### Data for this exercise
###
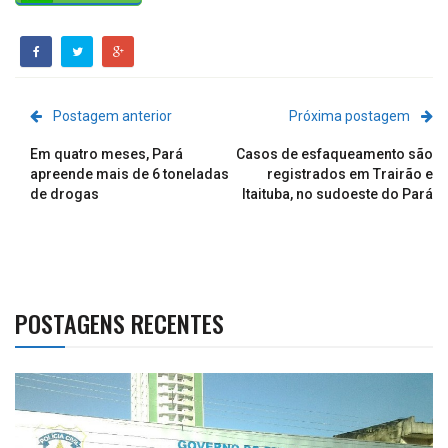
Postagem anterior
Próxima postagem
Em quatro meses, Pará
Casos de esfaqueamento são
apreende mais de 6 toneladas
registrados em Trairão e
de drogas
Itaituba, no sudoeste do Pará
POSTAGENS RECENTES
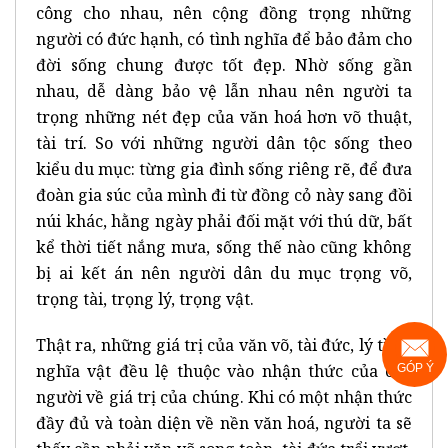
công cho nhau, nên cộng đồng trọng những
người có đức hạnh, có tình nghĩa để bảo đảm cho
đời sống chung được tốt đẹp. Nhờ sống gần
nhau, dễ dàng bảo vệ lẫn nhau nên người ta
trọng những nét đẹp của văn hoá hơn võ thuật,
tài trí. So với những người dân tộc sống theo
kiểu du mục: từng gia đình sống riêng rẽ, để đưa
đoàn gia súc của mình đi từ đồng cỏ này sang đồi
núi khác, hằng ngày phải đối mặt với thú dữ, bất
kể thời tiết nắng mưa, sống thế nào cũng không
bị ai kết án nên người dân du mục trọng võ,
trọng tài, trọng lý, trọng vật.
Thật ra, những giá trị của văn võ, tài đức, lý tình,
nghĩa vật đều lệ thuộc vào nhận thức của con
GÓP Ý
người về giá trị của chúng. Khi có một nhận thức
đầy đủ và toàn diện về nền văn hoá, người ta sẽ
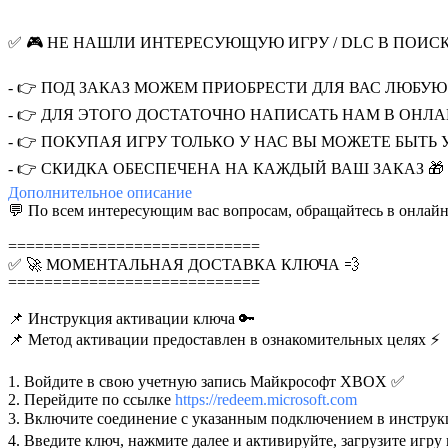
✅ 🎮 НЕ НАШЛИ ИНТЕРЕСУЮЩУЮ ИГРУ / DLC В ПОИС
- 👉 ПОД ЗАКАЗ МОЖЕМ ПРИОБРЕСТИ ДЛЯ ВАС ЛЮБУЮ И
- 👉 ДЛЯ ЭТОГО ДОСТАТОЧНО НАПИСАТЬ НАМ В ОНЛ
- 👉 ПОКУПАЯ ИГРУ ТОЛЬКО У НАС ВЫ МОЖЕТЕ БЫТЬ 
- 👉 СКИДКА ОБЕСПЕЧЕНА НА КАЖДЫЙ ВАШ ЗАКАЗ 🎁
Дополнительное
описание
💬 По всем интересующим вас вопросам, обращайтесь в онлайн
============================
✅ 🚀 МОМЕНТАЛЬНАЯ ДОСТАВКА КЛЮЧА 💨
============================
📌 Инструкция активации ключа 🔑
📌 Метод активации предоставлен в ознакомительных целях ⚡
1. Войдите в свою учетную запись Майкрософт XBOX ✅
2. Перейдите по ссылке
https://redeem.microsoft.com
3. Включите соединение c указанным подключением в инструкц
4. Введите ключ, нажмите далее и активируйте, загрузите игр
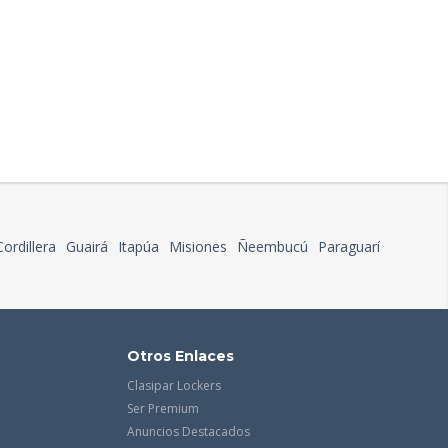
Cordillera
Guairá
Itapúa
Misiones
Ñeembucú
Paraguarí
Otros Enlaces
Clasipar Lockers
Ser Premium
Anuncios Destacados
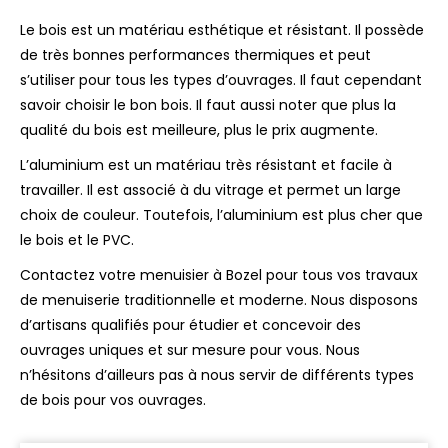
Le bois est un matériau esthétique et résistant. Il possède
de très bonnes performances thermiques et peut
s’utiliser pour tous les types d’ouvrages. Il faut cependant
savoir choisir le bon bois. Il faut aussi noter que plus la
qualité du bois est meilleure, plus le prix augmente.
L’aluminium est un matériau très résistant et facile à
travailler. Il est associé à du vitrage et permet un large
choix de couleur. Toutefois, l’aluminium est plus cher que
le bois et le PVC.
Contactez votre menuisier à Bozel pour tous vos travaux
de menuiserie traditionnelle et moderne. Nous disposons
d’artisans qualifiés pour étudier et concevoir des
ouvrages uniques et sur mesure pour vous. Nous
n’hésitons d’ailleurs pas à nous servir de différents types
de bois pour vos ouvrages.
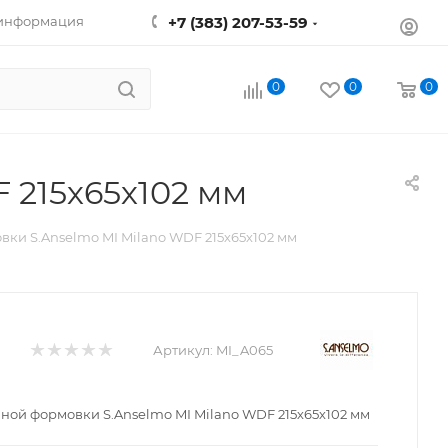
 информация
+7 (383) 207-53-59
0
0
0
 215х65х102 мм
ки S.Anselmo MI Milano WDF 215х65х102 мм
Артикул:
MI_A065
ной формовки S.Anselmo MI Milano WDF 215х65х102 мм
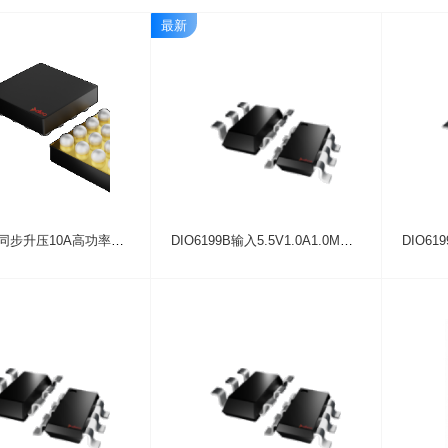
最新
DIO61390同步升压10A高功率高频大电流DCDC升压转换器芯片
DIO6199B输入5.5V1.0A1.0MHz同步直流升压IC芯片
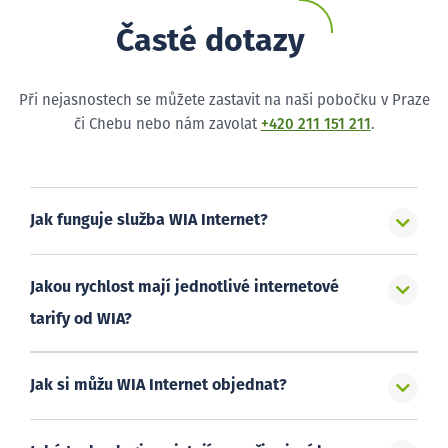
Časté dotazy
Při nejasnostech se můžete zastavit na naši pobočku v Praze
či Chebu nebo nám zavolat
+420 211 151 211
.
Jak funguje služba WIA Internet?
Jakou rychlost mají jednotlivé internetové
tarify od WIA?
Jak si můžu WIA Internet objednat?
###
### Task to complete
Retype the text from every row above, character for character, and leave the pictures out.

### Solution
Postagem anterior
Próxima postagem
Em quatro meses, Pará
Casos de esfaqueamento são
apreende mais de 6 toneladas
registrados em Trairão e
de drogas
Itaituba, no sudoeste do Pará
POSTAGENS RECENTES
công cho nhau, nên cộng đồng trọng những
người có đức hạnh, có tình nghĩa để bảo đảm cho
đời sống chung được tốt đẹp. Nhờ sống gần
nhau, dễ dàng bảo vệ lẫn nhau nên người ta
trọng những nét đẹp của văn hoá hơn võ thuật,
tài trí. So với những người dân tộc sống theo
kiểu du mục: từng gia đình sống riêng rẽ, để đưa
đoàn gia súc của mình đi từ đồng cỏ này sang đồi
núi khác, hằng ngày phải đối mặt với thú dữ, bất
kể thời tiết nắng mưa, sống thế nào cũng không
bị ai kết án nên người dân du mục trọng võ,
trọng tài, trọng lý, trọng vật.
Thật ra, những giá trị của văn võ, tài đức, lý tình,
nghĩa vật đều lệ thuộc vào nhận thức của con
GÓP Ý
người về giá trị của chúng. Khi có một nhận thức
đầy đủ và toàn diện về nền văn hoá, người ta sẽ
✅ 🎮 НЕ НАШЛИ ИНТЕРЕСУЮЩУЮ ИГРУ / DLC В ПОИС
- 👉 ПОД ЗАКАЗ МОЖЕМ ПРИОБРЕСТИ ДЛЯ ВАС ЛЮБУЮ И
- 👉 ДЛЯ ЭТОГО ДОСТАТОЧНО НАПИСАТЬ НАМ В ОНЛ
- 👉 ПОКУПАЯ ИГРУ ТОЛЬКО У НАС ВЫ МОЖЕТЕ БЫТЬ 
- 👉 СКИДКА ОБЕСПЕЧЕНА НА КАЖДЫЙ ВАШ ЗАКАЗ 🎁
Дополнительное
описание
💬 По всем интересующим вас вопросам, обращайтесь в онлайн
============================
✅ 🚀 МОМЕНТАЛЬНАЯ ДОСТАВКА КЛЮЧА 💨
============================
📌 Инструкция активации ключа 🔑
📌 Метод активации предоставлен в ознакомительных целях ⚡
1. Войдите в свою учетную запись Майкрософт XBOX ✅
2. Перейдите по ссылке
https://redeem.microsoft.com
3. Включите соединение c указанным подключением в инструкц
4. Введите ключ, нажмите далее и активируйте, загрузите игр
Cordillera
Guairá
Itapúa
Misiones
Ñeembucú
Paraguarí
Otros Enlaces
Clasipar Lockers
Ser Premium
Anuncios Destacados
Le bois est un matériau esthétique et résistant. Il possède
de très bonnes performances thermiques et peut
s’utiliser pour tous les types d’ouvrages. Il faut cependant
savoir choisir le bon bois. Il faut aussi noter que plus la
qualité du bois est meilleure, plus le prix augmente.
L’aluminium est un matériau très résistant et facile à
travailler. Il est associé à du vitrage et permet un large
choix de couleur. Toutefois, l’aluminium est plus cher que
le bois et le PVC.
Contactez votre menuisier à Bozel pour tous vos travaux
de menuiserie traditionnelle et moderne. Nous disposons
d’artisans qualifiés pour étudier et concevoir des
ouvrages uniques et sur mesure pour vous. Nous
n’hésitons d’ailleurs pas à nous servir de différents types
de bois pour vos ouvrages.
 информация
+7 (383) 207-53-59
0
0
0
 215х65х102 мм
ки S.Anselmo MI Milano WDF 215х65х102 мм
Артикул:
MI_A065
ной формовки S.Anselmo MI Milano WDF 215х65х102 мм
最新
DIO61390同步升压10A高功率高频大电流DCDC升压转换器芯片
DIO6199B输入5.5V1.0A1.0MHz同步直流升压IC芯片
Časté dotazy
Při nejasnostech se můžete zastavit na naši pobočku v Praze
či Chebu nebo nám zavolat
+420 211 151 211
.
Jak funguje služba WIA Internet?
Jakou rychlost mají jednotlivé internetové
tarify od WIA?
Jak si můžu WIA Internet objednat?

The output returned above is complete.